# Eyelashes



## Gia (Aug 17, 2010)

Hi..I have what may seem like a silly question.

Eden has really long eyelashes (at least I think they are eyelashes) but they look like fur. I have to be really careful when doing her hair that I don't put those up as well. Do they stay long or have to be trimmed? If they have to be trimmed what do you trim them with?

Thanks!!


----------



## bellaratamaltese (May 24, 2006)

They don't 'have' to be trimmed but they can be trimmed. I keep mine trimmed, esp on my show dogs. Just use a pair of grooming scissors and maybe have someone help you hold the head.


----------



## SugarBob62 (Nov 9, 2009)

I never noticed my Andy ever having eyelashses. However, Nelson definitely had some long ones. His groomer just trims them though.


----------



## Cosy (Feb 9, 2006)

I trim them to about 1/2 an inch.


----------



## aprilb (Jul 9, 2010)

I also trim the lashes.
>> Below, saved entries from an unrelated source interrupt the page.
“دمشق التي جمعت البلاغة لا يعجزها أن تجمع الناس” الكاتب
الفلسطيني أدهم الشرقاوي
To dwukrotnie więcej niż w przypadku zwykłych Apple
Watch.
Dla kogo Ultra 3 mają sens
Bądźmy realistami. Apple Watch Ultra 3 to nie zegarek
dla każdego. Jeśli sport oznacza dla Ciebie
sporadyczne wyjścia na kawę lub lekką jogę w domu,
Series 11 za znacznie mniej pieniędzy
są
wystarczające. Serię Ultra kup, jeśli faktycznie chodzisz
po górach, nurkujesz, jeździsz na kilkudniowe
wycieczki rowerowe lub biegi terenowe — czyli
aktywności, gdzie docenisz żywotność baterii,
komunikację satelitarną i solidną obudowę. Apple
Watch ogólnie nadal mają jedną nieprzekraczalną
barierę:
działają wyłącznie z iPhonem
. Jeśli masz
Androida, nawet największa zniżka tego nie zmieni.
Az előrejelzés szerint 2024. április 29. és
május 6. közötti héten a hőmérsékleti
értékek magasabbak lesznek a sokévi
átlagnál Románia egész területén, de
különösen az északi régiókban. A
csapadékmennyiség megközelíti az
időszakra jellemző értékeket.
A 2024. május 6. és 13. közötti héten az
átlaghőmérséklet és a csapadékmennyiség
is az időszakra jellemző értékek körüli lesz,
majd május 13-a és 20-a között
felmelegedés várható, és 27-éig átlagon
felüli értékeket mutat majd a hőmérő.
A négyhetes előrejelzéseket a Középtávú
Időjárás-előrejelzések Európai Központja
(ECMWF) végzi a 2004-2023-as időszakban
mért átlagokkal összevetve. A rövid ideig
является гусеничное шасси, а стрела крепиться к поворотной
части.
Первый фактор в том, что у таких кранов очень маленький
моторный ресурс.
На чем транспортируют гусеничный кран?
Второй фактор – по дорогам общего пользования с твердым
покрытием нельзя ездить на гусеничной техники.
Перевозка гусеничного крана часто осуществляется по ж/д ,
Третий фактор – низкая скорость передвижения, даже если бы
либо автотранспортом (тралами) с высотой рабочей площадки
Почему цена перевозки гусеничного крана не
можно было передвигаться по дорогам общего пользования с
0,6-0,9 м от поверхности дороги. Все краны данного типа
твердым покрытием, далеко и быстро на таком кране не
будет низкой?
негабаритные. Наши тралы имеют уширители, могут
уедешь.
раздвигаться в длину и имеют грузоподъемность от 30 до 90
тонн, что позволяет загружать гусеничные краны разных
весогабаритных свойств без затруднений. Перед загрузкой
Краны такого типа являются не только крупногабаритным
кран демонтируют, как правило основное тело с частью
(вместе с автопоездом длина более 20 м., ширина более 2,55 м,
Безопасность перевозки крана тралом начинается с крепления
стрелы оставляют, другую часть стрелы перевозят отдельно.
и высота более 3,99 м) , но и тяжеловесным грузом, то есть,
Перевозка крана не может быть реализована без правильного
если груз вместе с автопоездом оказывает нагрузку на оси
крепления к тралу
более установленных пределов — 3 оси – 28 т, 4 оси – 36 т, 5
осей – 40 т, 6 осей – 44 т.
My Lily has really long lashes, just beautiful. Sometimes, I just let hers grow.:wub:


----------



## CeeCee's Mom (Sep 14, 2006)

I trim Rain's eyelashes. If not, she would look like Minnie Mouse with her falsh eyelashes!!! LOL!!!:chili:


----------



## Gia (Aug 17, 2010)

Thank you all...as beautiful as the eyelashes are they definitely have a mind of their own. :smpullhair:


----------